Рэдт сделал свой выбор, и теперь он мертв. Я сделал свой выбор, и сегодня я — вот он. А Гриша сделал свой выбор и стал играть совсем другую музыку. Можно ли сказать, будто у него жизнь лучше, чем у меня? Или что у меня жизнь лучше, чем у него? Не мне судить. Просто жизнь оказалась у каждого своя.
Илья Бортнюк (р. 1968) — независимый продюсер
Безумное начало 1990-х осталось в прошлом. Все постепенно обустраивалось. К середине десятилетия в городе стал формироваться радиорынок. Первой независимой радиостанцией стала «Катюша».
Получилось почти случайно. Насколько я знаю, изначально эта волна была отдана какому-то ведомственному научно-исследовательскому институту. Зачем она им и что институтчики станут с ней делать, было неясно. Так что, когда на горизонте появился богатый иностранный дядька, те быстро согласились волну продать. Однако оформление документов требовало времени. История тянулась несколько лет. Чтобы волну не отняли, директор института просто отдал ее людям, готовым крутить хоть какую-то музыку. Так появилось радио «Катюша».

ДАННЫЕ:
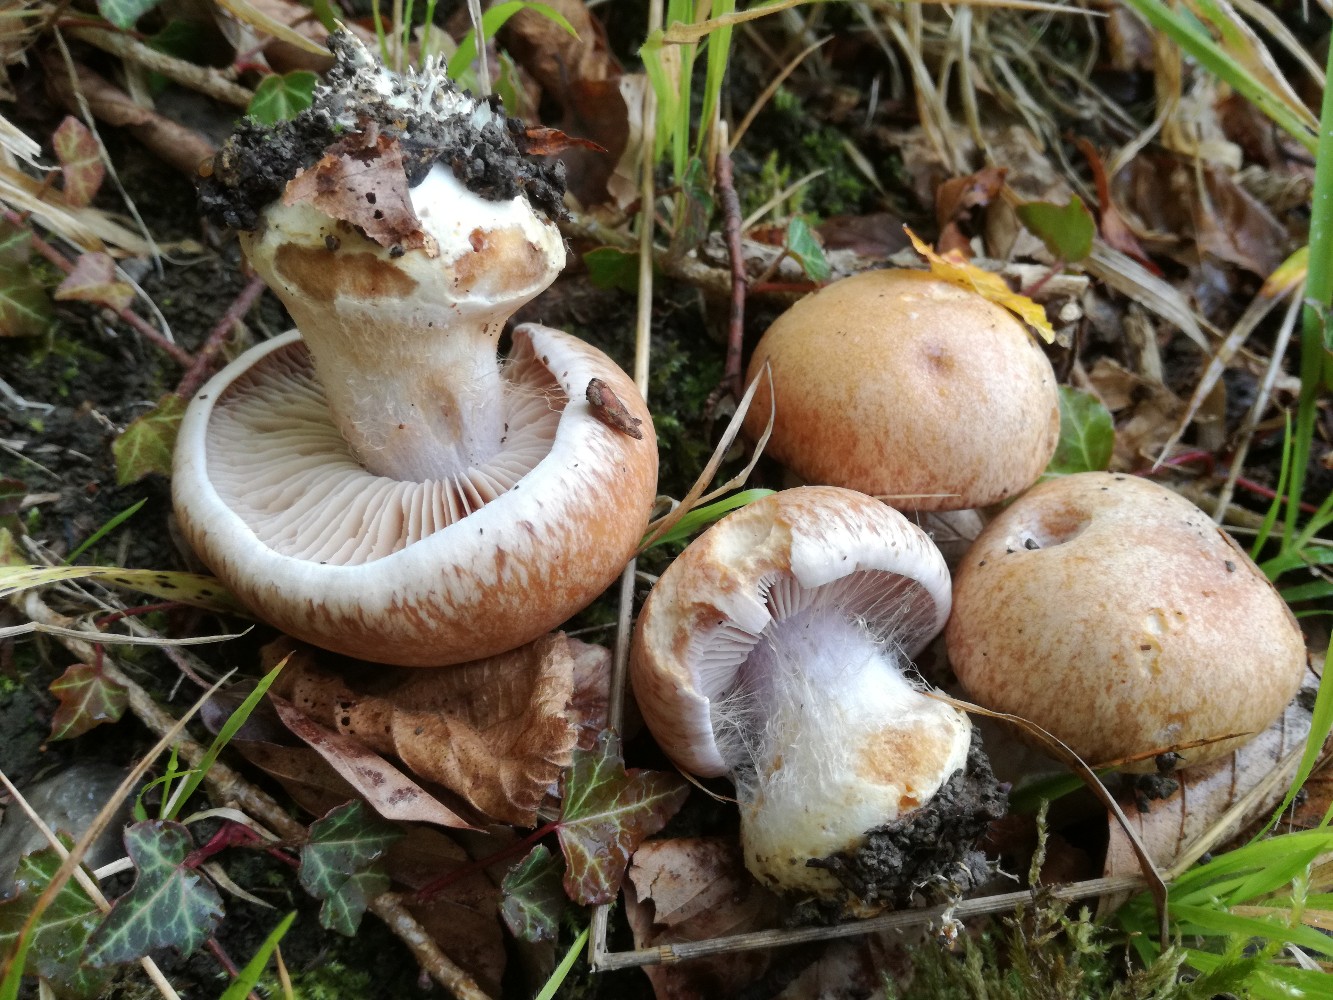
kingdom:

РАБОЧЕЕ ЗАДАНИЕ 1:
Определите, согласуются ли с отрывком утверждения (а), (б) и (в). Для каждого ответьте «да» или «нет» и приведите дословно решающие слова отрывка.
(а) Радиорынок в городе начал складываться к середине 1990-х.
(б) Институт отказался продавать волну иностранцу.
(в) Оформление документов на волну заняло несколько месяцев.
РАБОЧЕЕ ЗАДАНИЕ 2:
Ответьте по отрывку на вопросы:
(а) Какой год рождения указан у Ильи Бортнюка?
(б) Кому изначально была отдана волна?
(в) Что сделал директор института, чтобы волну не отняли?
РАБОЧЕЕ ЗАДАНИЕ 3:
Перепечатайте из отрывка текст между словами «Рэдт сделал свой» и «у каждого своя.» включительно.

ОТВЕТ НА ЗАДАНИЕ 1:
(а) Да: «К середине десятилетия в городе стал формироваться радиорынок».
(б) Нет: «те быстро согласились волну продать».
(в) Нет: «История тянулась несколько лет».

ОТВЕТ НА ЗАДАНИЕ 2:
(а) 1968.
(б) Какому-то ведомственному научно-исследовательскому институту.
(в) Отдал её людям, готовым крутить хоть какую-то музыку.

ОТВЕТ НА ЗАДАНИЕ 3:
Рэдт сделал свой выбор, и теперь он мертв. Я сделал свой выбор, и сегодня я — вот он. А Гриша сделал свой выбор и стал играть совсем другую музыку. Можно ли сказать, будто у него жизнь лучше, чем у меня? Или что у меня жизнь лучше, чем у него? Не мне судить. Просто жизнь оказалась у каждого своя.